Amplification of the HER2 gene in breast cancer
Since it was discovered that HER2 can cause mammary carcinogenesis both in vitro and in vivo, investigations on the protein have primarily focused on breast cancer. There are prognostic and predictive consequences for the overexpression of HER2 in 15–30% of malignant breast tumors. Approximately from 25 to 50 copies of the HER2 gene and an increase of 40–100 fold in HER2 protein lead to the expression of two million receptors on the tumor’s surface cells, are found in breast tumors30.
It has been demonstrated that even estrogen can activate HER2 signalling by way of the nongenomic activation of the estrogen receptor (ER) outside the nucleus. Breast cancer patients with HER2 gene amplification have lower overall and disease-free survival rates. In a research by Press et al, 704 node-negative breast tumors were examined for HER2 expression, and it was discovered that women whose breast cancers had high overexpression where had a 9.5-fold higher chance of recurrence compared to women whose breast tumors had a normal expression (P = 0.0001)31.
Seshadri et al. discovered that HER2 amplification of thrice or more was related with significantly shorter disease-free survival (P = 0.0027) in their study of 1056 patients with Stages I–III breast cancer32.
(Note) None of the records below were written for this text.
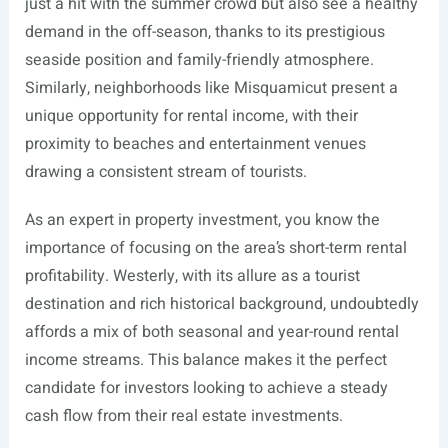
just a hit with the summer crowd but also see a healthy
demand in the off-season, thanks to its prestigious
seaside position and family-friendly atmosphere.
Similarly, neighborhoods like Misquamicut present a
unique opportunity for rental income, with their
proximity to beaches and entertainment venues
drawing a consistent stream of tourists.
As an expert in property investment, you know the
importance of focusing on the area’s short-term rental
profitability. Westerly, with its allure as a tourist
destination and rich historical background, undoubtedly
affords a mix of both seasonal and year-round rental
income streams. This balance makes it the perfect
candidate for investors looking to achieve a steady
cash flow from their real estate investments.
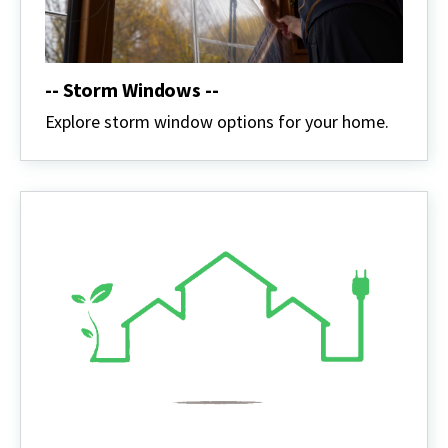
-- Storm Windows --
Explore storm window options for your home.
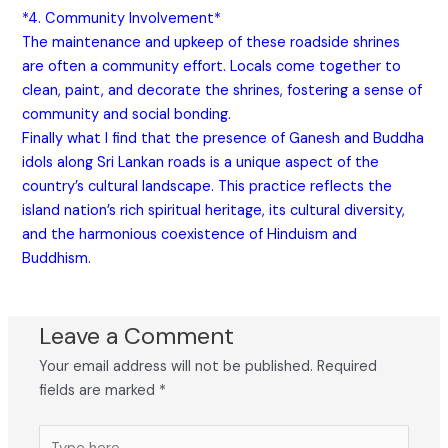
*4. Community Involvement*
The maintenance and upkeep of these roadside shrines
are often a community effort. Locals come together to
clean, paint, and decorate the shrines, fostering a sense of
community and social bonding.
Finally what I find that the presence of Ganesh and Buddha
idols along Sri Lankan roads is a unique aspect of the
country’s cultural landscape. This practice reflects the
island nation’s rich spiritual heritage, its cultural diversity,
and the harmonious coexistence of Hinduism and
Buddhism.
Leave a Comment
Your email address will not be published.
Required
fields are marked
*
Type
Significant correlations between HER2 amplification and the pathologic stage of the disease, the number of axillary nodes that had tumors, the histologic type, and the lack of ER and progesterone receptor (PgR) have also been found. According to available data, HER2 amplification occurs early in the development of human breast tumors. Without any signs of invasive disease, over half of all in situ ductal carcinomas exhibit HER2 amplification, and HER2 status is maintained throughout the development of invasive disease, nodal metastasis, and distant metastases33. Breast cancers with HER2 amplification are more susceptible to some cytotoxic chemotherapeutic treatments, more resistant to some hormonal therapies, and more likely to spread to the brain34.
Conclusion
Breast cancer may be prevented. Two key strategies for preventing breast cancer include lowering risk factors and using chemoprevention. To raise public knowledge of breast cancer, nevertheless, there is still more work to be done. Among high-risk females, just 4.1% are willing to use chemotherapy preventatives. The inability to find the correct method for treating malignant tumors such as breast cancer may be attributed to the genetic nature and its association with a several of factors, and thus the variation in complications between individuals. The Gail method, or International Breast Cancer Intervention Study (IBIS), is one of the most common methods for diagnosing the degree of breast cancer in women. These methods depend on determining age, family history and reproductive ability. However, these methods are inaccurate in their results to determine the severity of the infection in female patients. Due to the development of methods used in studying the genome, it is useful to use genome sequencing in individuals as a biomarker to diagnose the risk of breast cancer. The future goal is to modify the currently used medications and reduce their negative side effects on patients, based on genomic studies.
Acknowledgment
The author would like to thank Professor Sherif Idris Ahmed, Department of Biological Science, Faculty of Science, King Abdulaziz University, Jeddah, Saudi Arabia for his review and revision of the study.
Conflict of Interest
The author declare that I have no known competing financial interests or personal relationships that could have appeared to influence the work reported in this paper
Funding Sources
This research did not receive any specific grant from funding agencies in the public, commercial, or not-for-profit sectors.